Our England came near to being drawn into the story of Spain herself, or rather, of Castile—I say rather of Castile, because the name of Spain, to include the whole country which we now so call, was hardly in use then. This happened because John of Gaunt, who was son of our King Edward III., had married, as his second wife, a daughter of Pedro the Cruel, as he was styled, the King of Castile. Pedro, for his cruelties, had been hunted off the throne by his own brother, and our Edward the Black Prince, eldest brother of John of Gaunt, went down from France into Castile and helped to put Pedro back.
John of Gaunt's claim was settled by the marriage of the son of John I., who had succeeded Pedro on the throne of Castile, to John of Gaunt's daughter. We may think that England was fortunate in thus escaping all the complications in which this claim might have involved her.
And now—to conclude the story of Spain, up to the year 1500 or so, and the story of that long drawn-out crusade of eight centuries of which she was the scene—it is remarkable that although the Moslems' power had been restricted to the Kingdom of Granada as early as the middle of the thirteenth century, it was not until nearly the close of the fifteenth that their dominion in Spain was brought to an end by the capture of Granada itself.
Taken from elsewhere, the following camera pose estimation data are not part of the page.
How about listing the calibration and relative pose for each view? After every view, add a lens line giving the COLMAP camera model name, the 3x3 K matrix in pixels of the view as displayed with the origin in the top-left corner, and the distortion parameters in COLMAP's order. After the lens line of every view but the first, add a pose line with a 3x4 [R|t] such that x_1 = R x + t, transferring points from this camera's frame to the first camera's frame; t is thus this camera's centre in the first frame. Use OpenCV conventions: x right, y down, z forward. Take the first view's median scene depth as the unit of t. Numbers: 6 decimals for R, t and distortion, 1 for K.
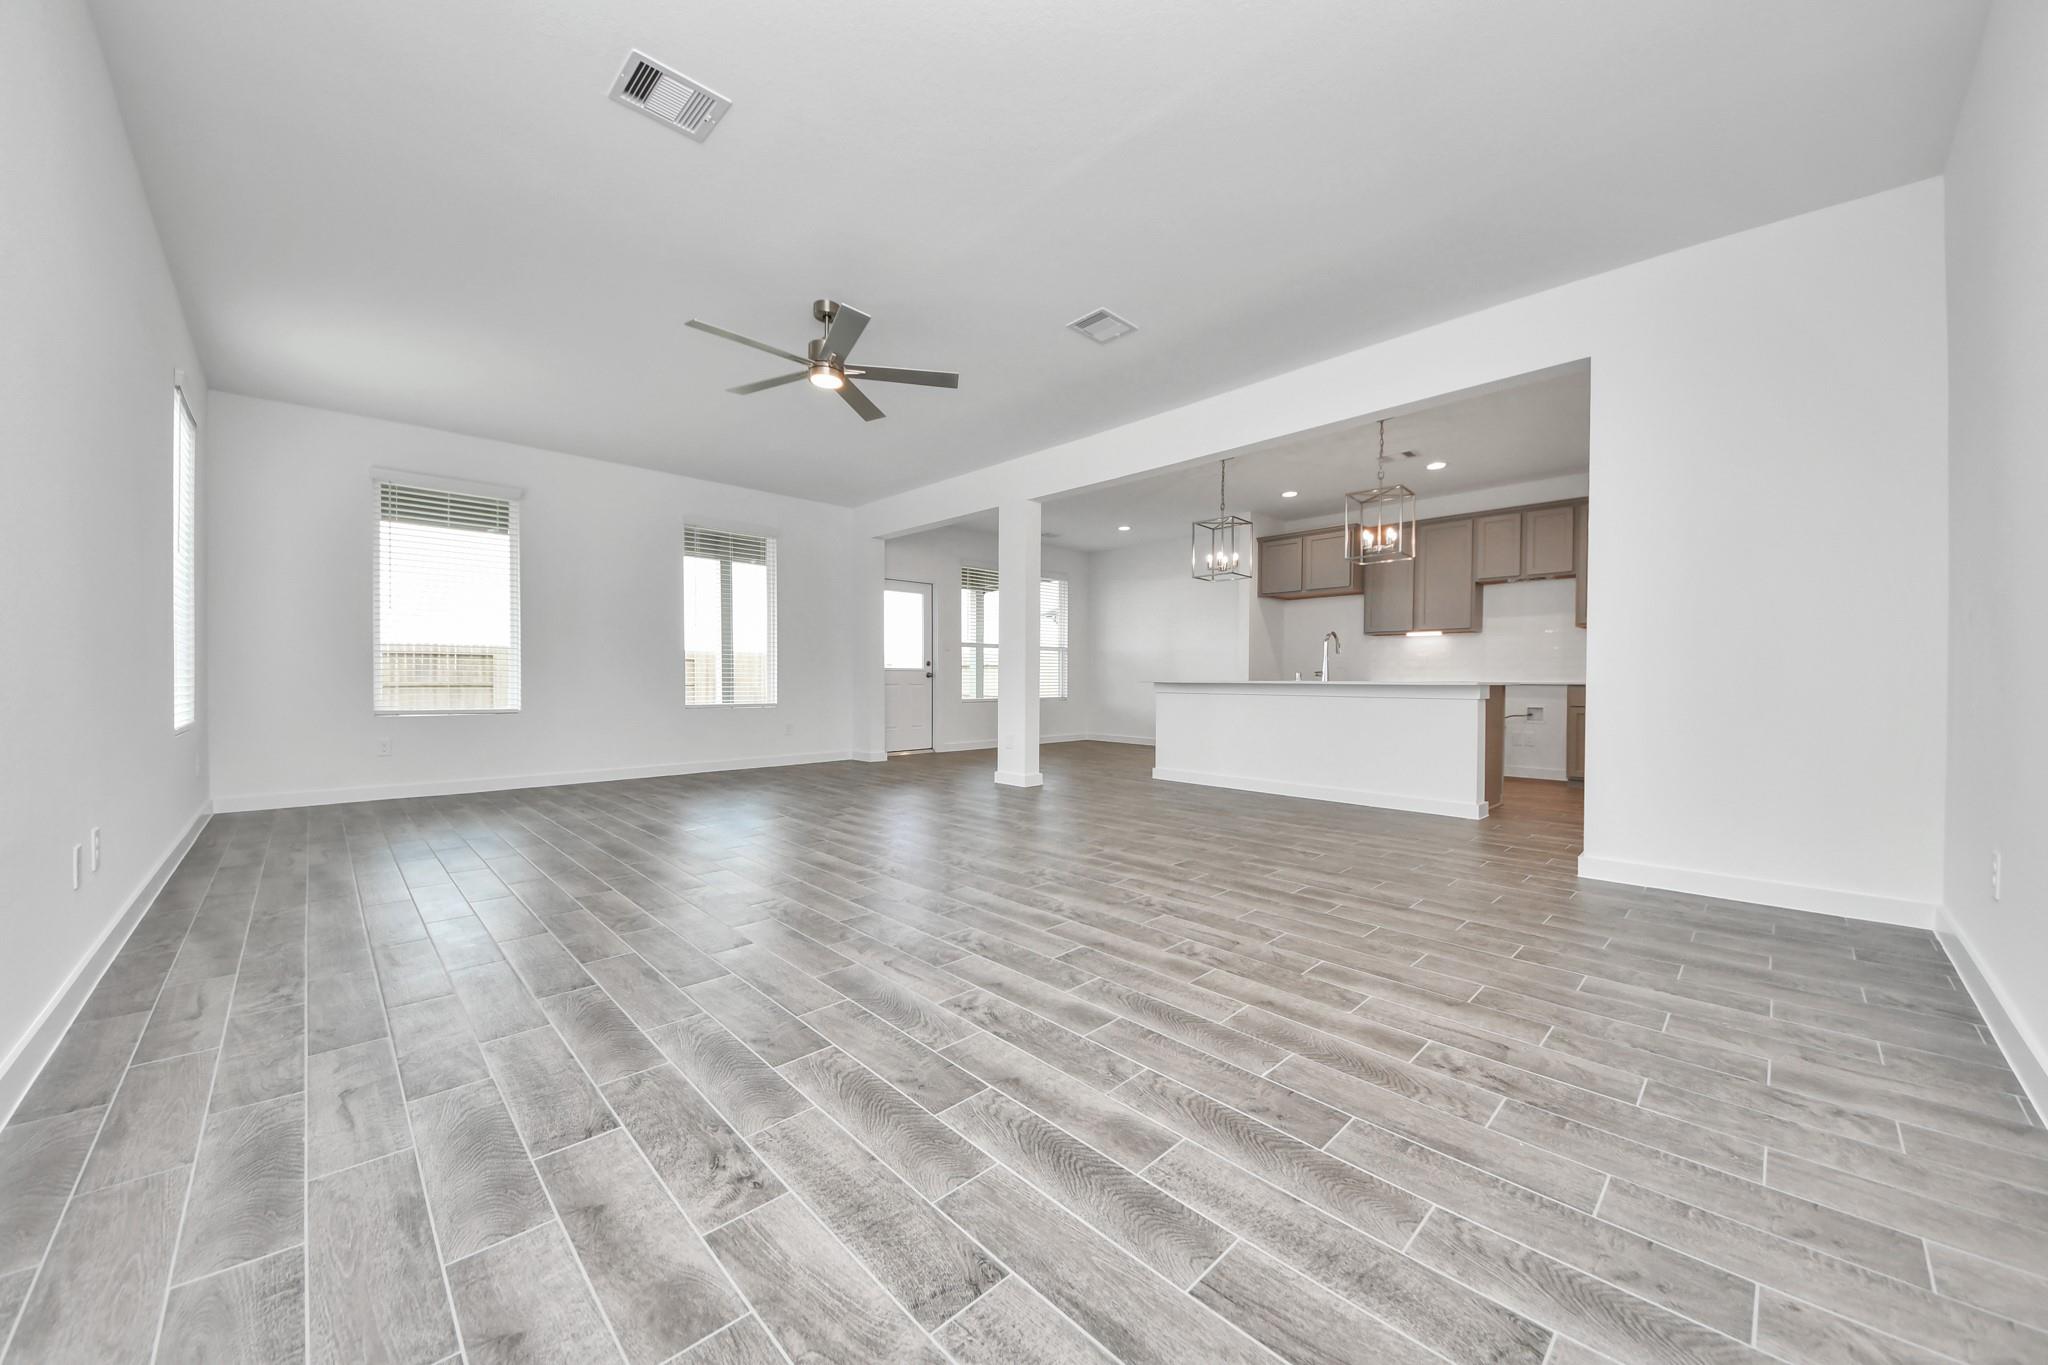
lens RADIAL K [[747.3, 0, 991.9], [0, 747.3, 683.6], [0, 0, 1]] dist [-0.007765, -0.003599]
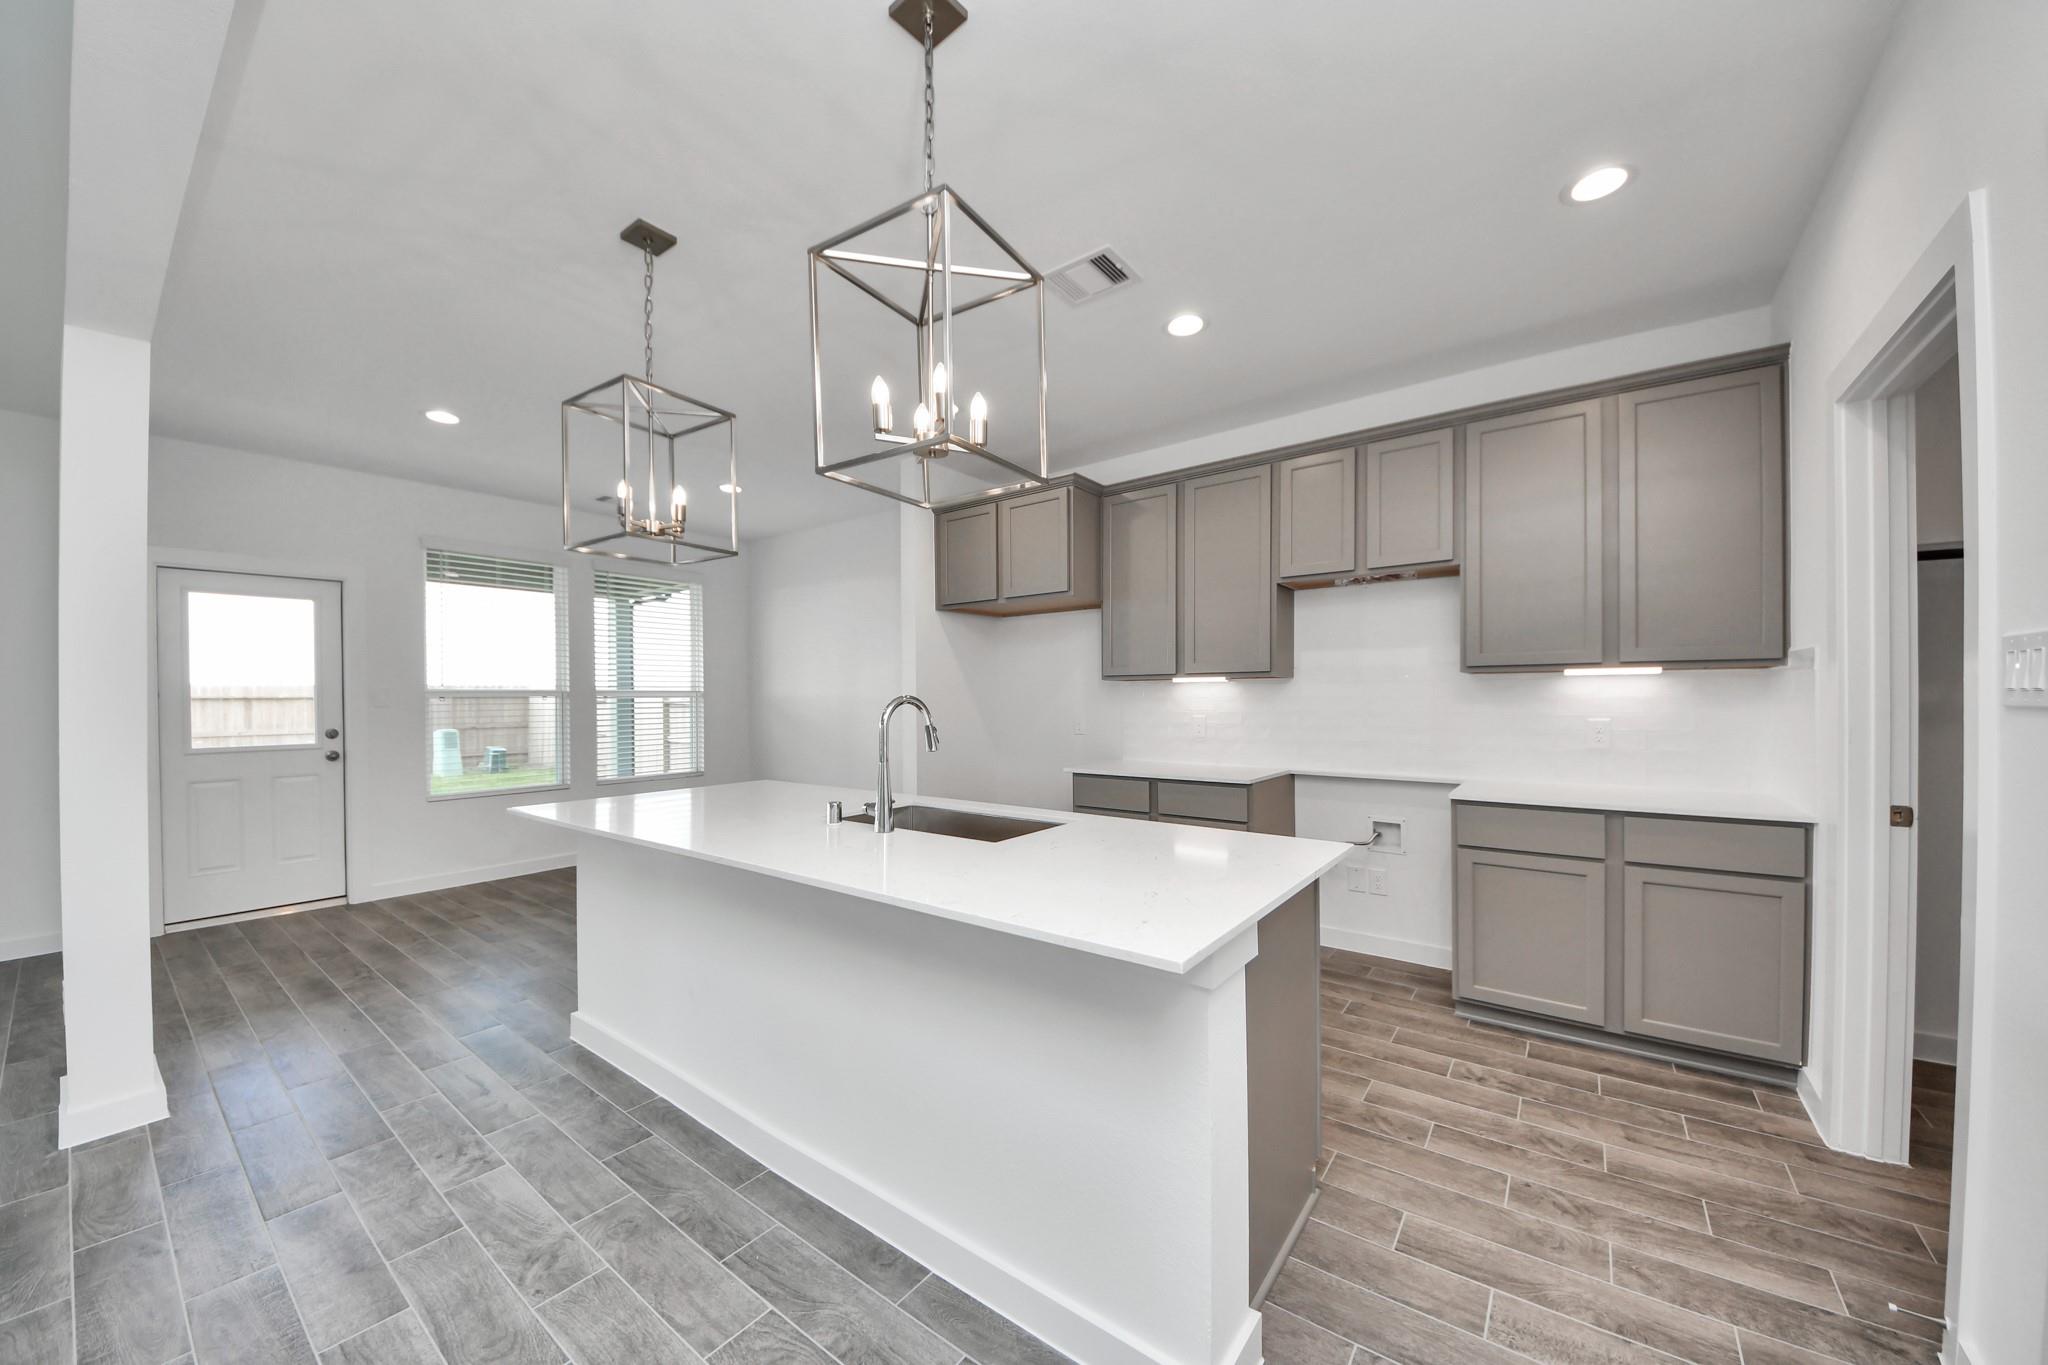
lens RADIAL K [[747.3, 0, 1007.2], [0, 747.3, 693.0], [0, 0, 1]] dist [-0.007765, -0.003599]
pose [[0.985098, -0.011009, 0.171643, 0.347716], [0.012434, 0.999897, -0.007232, -0.054906], [-0.171546, 0.009259, 0.985133, 0.485449]]
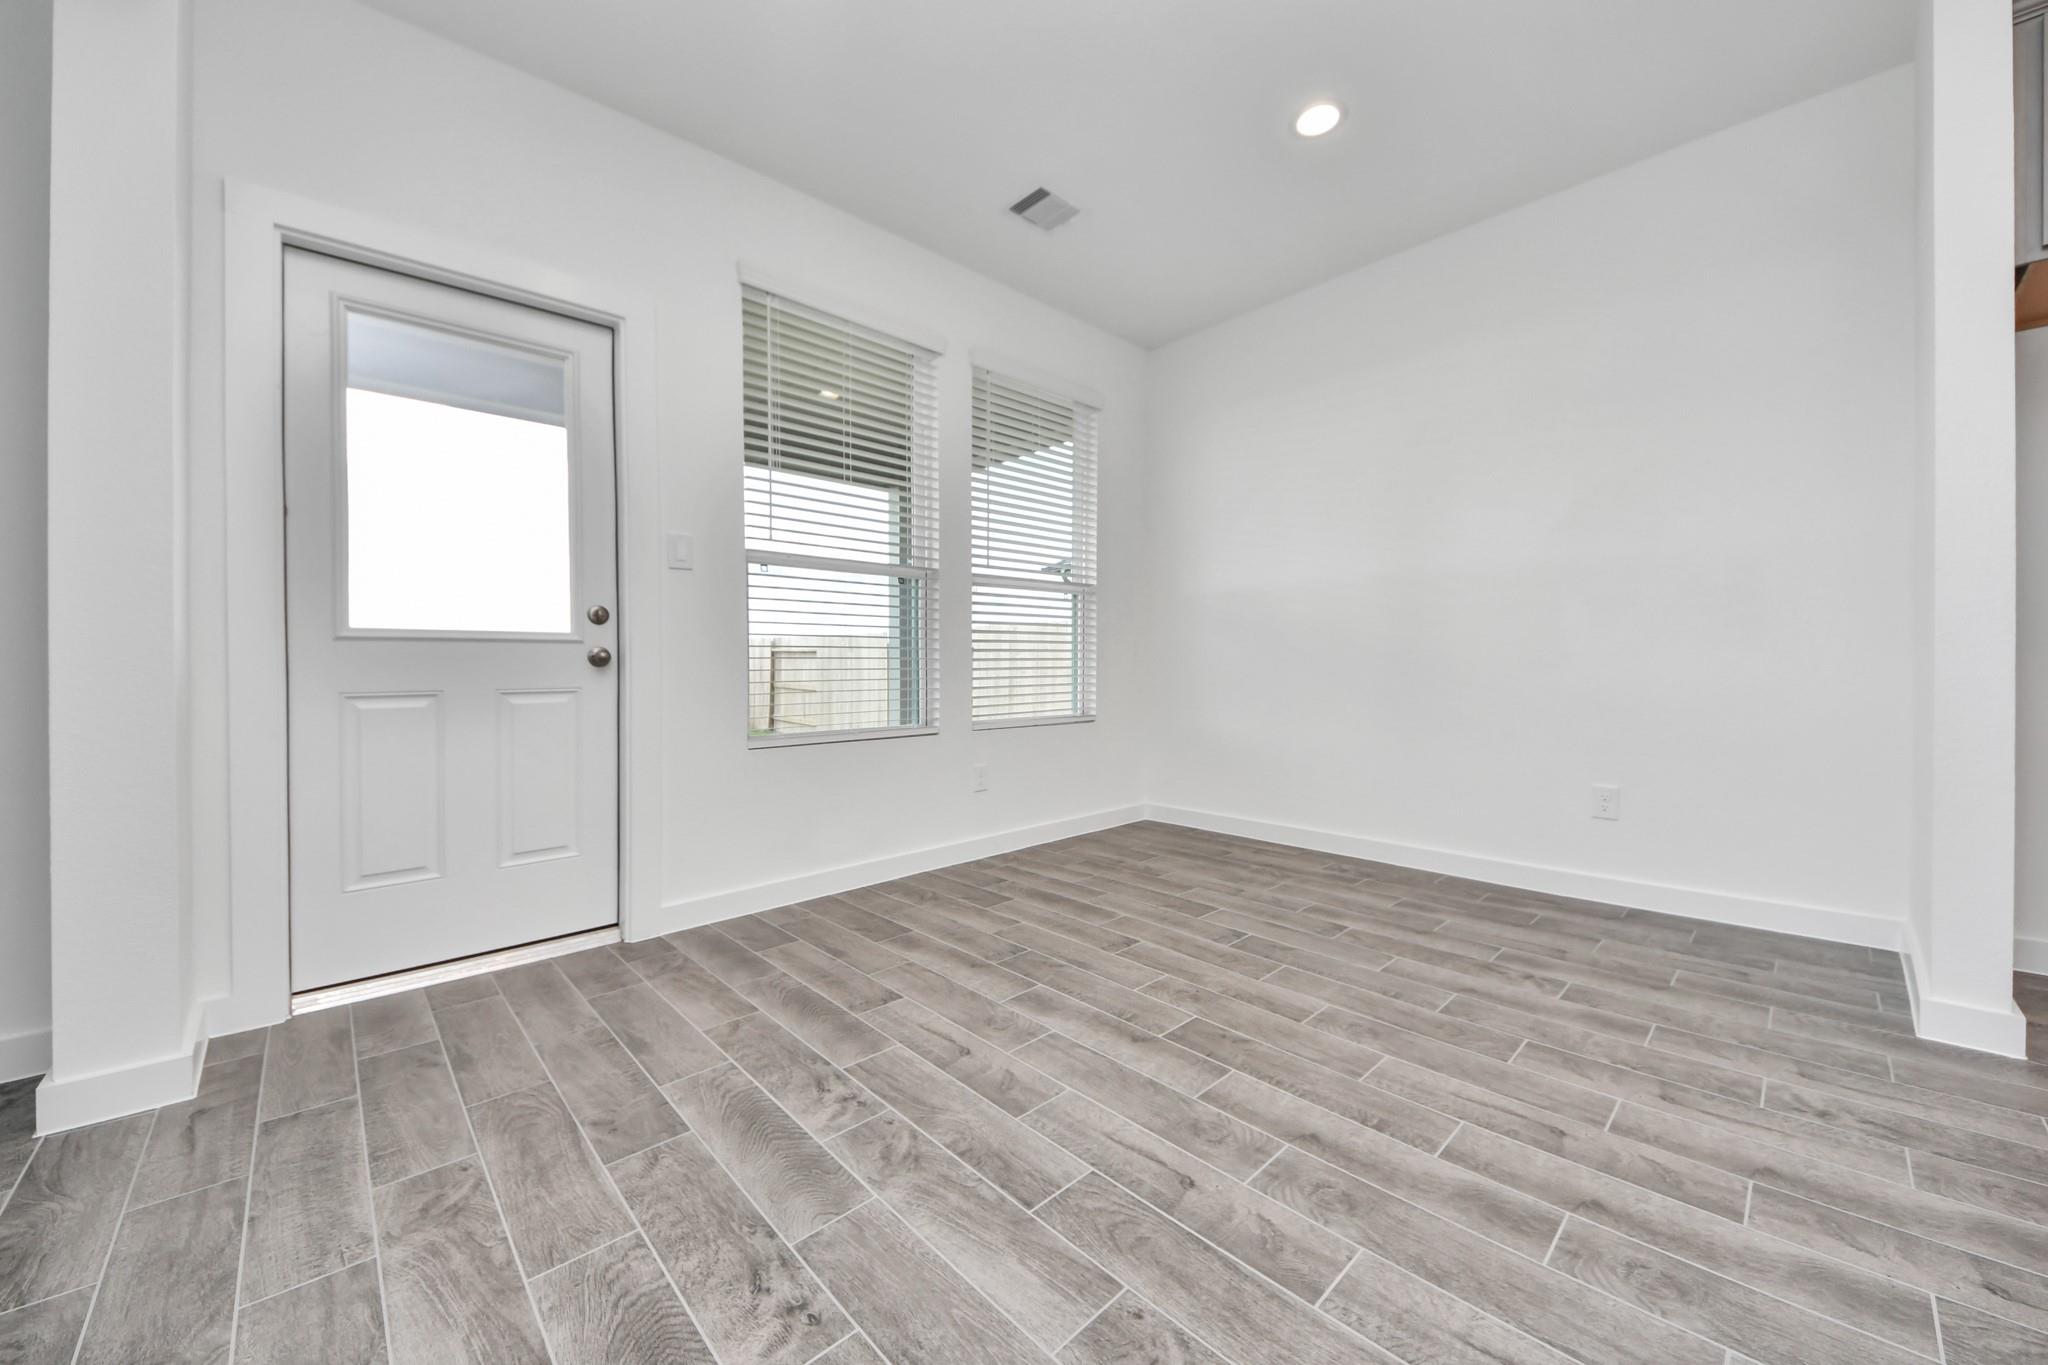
lens RADIAL K [[747.3, 0, 1007.8], [0, 747.3, 664.4], [0, 0, 1]] dist [-0.007765, -0.003599]
pose [[0.999838, -0.017844, -0.002495, 0.078895], [0.017820, 0.999797, -0.009406, -0.004902], [0.002662, 0.009360, 0.999953, 0.864960]]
And by this time the Christian power in the country had been strengthened by the union of the Kingdom of Aragon with that of Castile. This was brought about by the marriage of Ferdinand, King of Aragon with Isabella, Queen of Castile. Thus, with Granada now included in Christian Spain, we have the boundaries of the country as they are to-day, except for a small part of the little Kingdom of Navarre which lay south of the Pyrenees. That final portion also will be annexed before many years of the new century have gone.
And now Columbus is just coming back with the news of America. Spain is about to enter on her conquests in the New World. A new day is dawning.
CHAPTER XX
THE PLANTAGENETS IN FRANCE AND ENGLAND
If the kings of England after John had been content to acquiesce in his giving up of practically all that were of value of his possessions on the Continent, it is likely that they would have saved much fighting and misery, both for the people of England and of the Continent also.
It was not to be thought for a moment that they would so acquiesce, however. It took the almost continual fighting of some 300 years to effect that useful separation of England from the rest of Europe.
To understand the story we have to bear in mind that the character and will of the king in those days were all-important for the country. He could practically dictate what was to be done. He could declare war and make peace.